5. Je kan je niet goed verdedigen (schending van het recht op een daadwerkelijk rechtsmiddel)
Om je tegen een beslissing te kunnen verdedigen, moet je eerst weten dat die beslissing genomen wordt. De manier waarop het voorstel mensen informeert, is onvoldoende.
- Een brief sturen naar het adres van de organisatie of enkele "significant betrokken" personen is niet genoeg. Veel leden of zelfs de eigenaar van een pand dat gesloten wordt, zullen misschien nooit op de hoogte worden gebracht.
- De wet stelt dat publicatie in het Belgisch Staatsblad als kennisgeving geldt, maar je kan redelijkerwijs niet verwachten dat iedereen dit dagelijks leest.
- Als gevolg hiervan zullen mensen niet gehoord kunnen worden voordat de beslissing valt en kunnen ze er achteraf geen beroep tegen instellen.
Conclusie van het FIRM
Het FIRM besluit dat het wetsvoorstel, ondanks het legitieme doel, te veel fundamentele mensenrechten schendt.
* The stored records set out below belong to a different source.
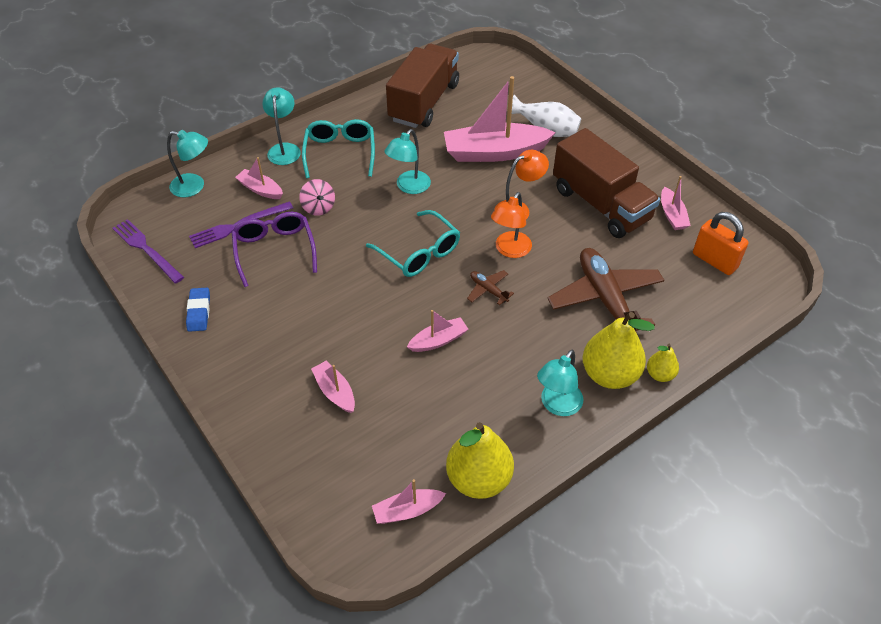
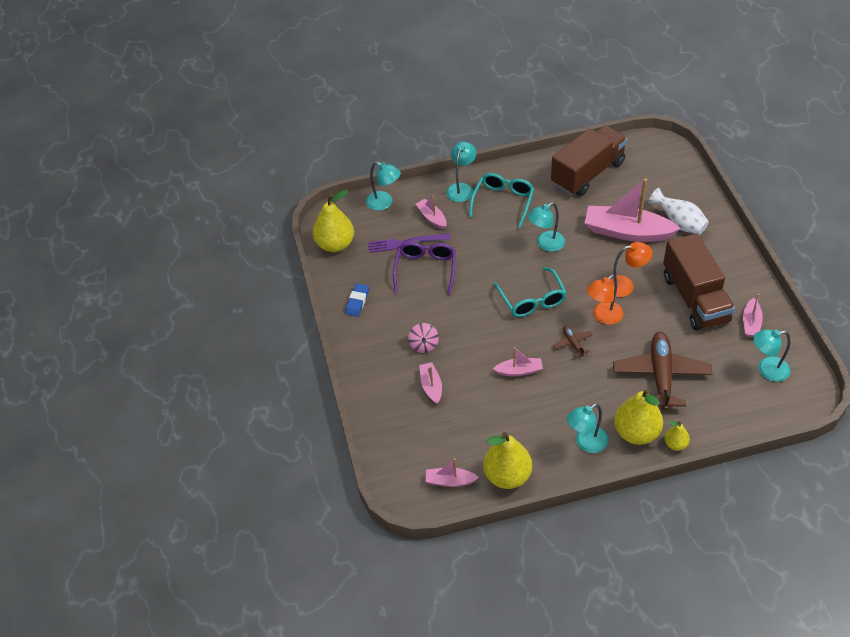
camera: 25 degrees right, 0 degrees up
(146, 249) = (335, 244): purple fork -> yellow pear
(318, 207) = (470, 243): pink spinning top -> pink spinning top (424, 345)
(714, 261) = (767, 370): orange padlock -> turquoise lamp

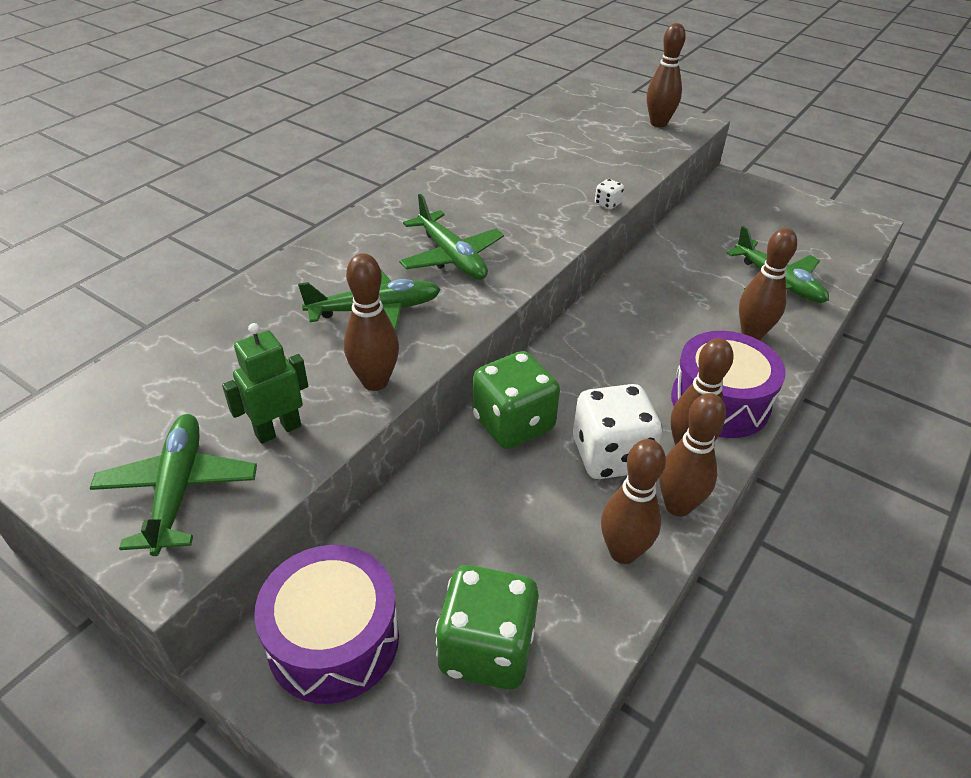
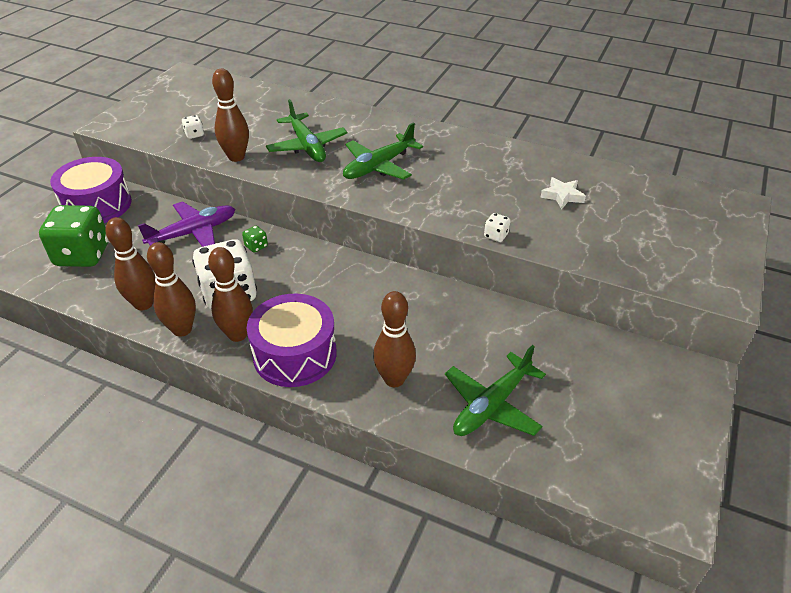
camera: 80 degrees right, 0 degrees up
(178, 490) = (152, 117): green plane -> none
(278, 430) = (194, 134): green robot -> white dice
(463, 494) = (193, 233): none -> purple plane
(513, 424) = (256, 246): green dice -> green dice, size x0.40
(547, 158) = (562, 196): none -> white star
(658, 123) = (696, 264): brown bowling pin -> none

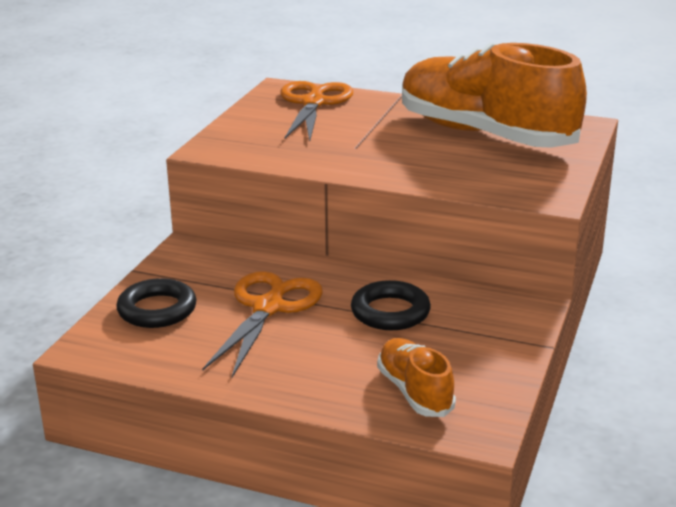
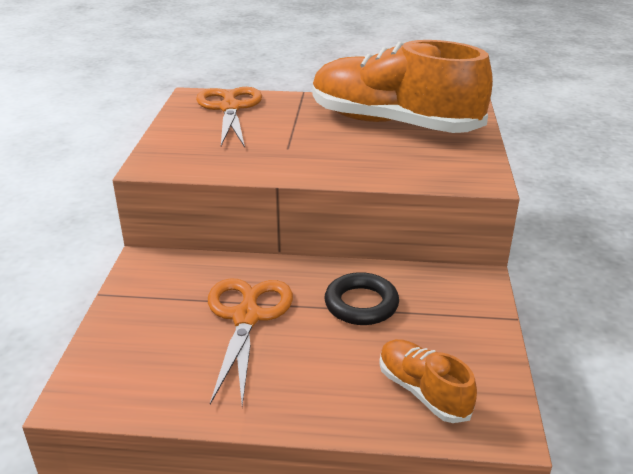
camera: 15 degrees left, 5 degrees up
(157, 310) = (137, 337): black ring -> none

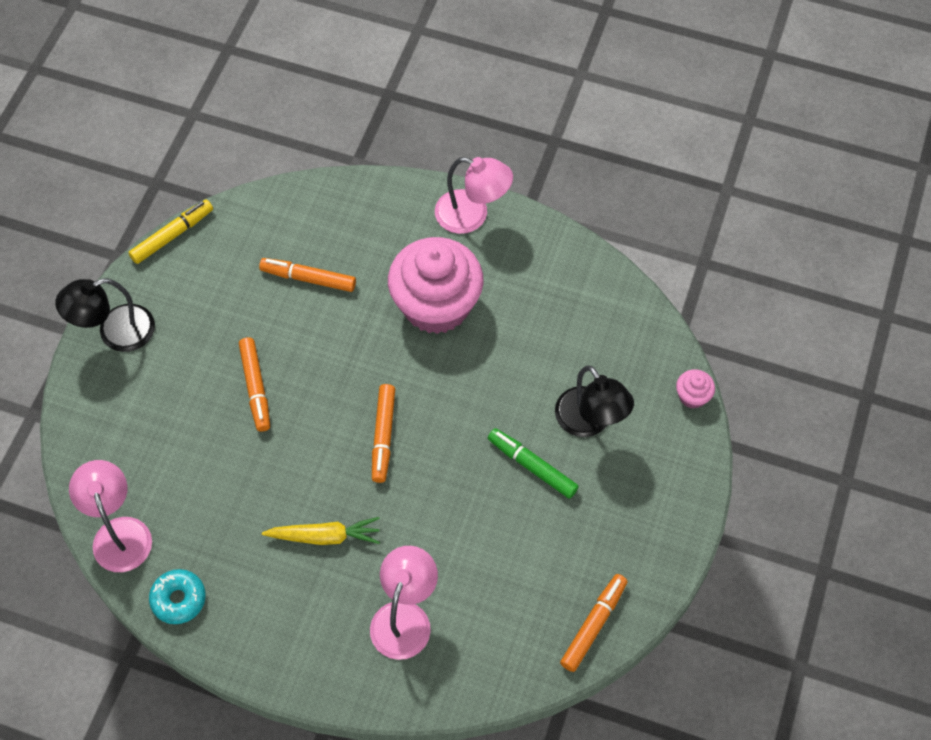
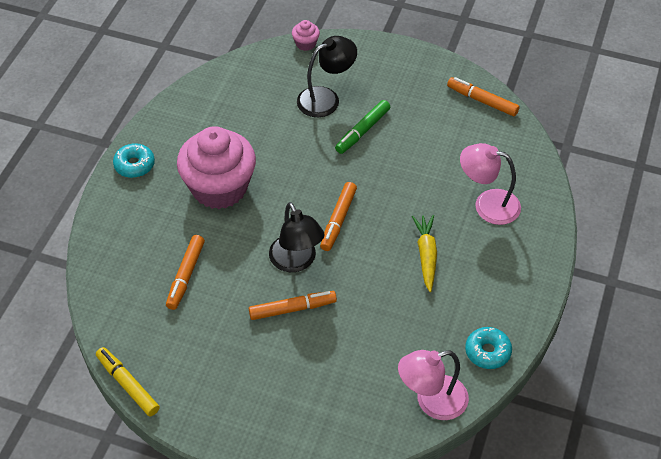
camera: 90 degrees left, 10 degrees down
(115, 333) = (231, 424): black lamp -> black lamp (296, 261)
(383, 436) = (338, 220): orange marker -> orange marker turned 105 degrees clockwise
(472, 215) = (134, 165): pink lamp -> turquoise donut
De belangrijkste redenen voor het negatieve advies zijn:
- De wet is te vaag en het is onduidelijk wie eronder valt.
- Het voorstel heeft een onevenredige impact op de vrijheid van meningsuiting en vereniging.
- Strafrecht zou voorrang moeten krijgen omdat het betere waarborgen biedt.
- De wet bevat preventieve maatregelen die de Grondwet schenden.
- Het recht op een eerlijk proces en de mogelijkheid om je effectief te verdedigen worden niet gegarandeerd.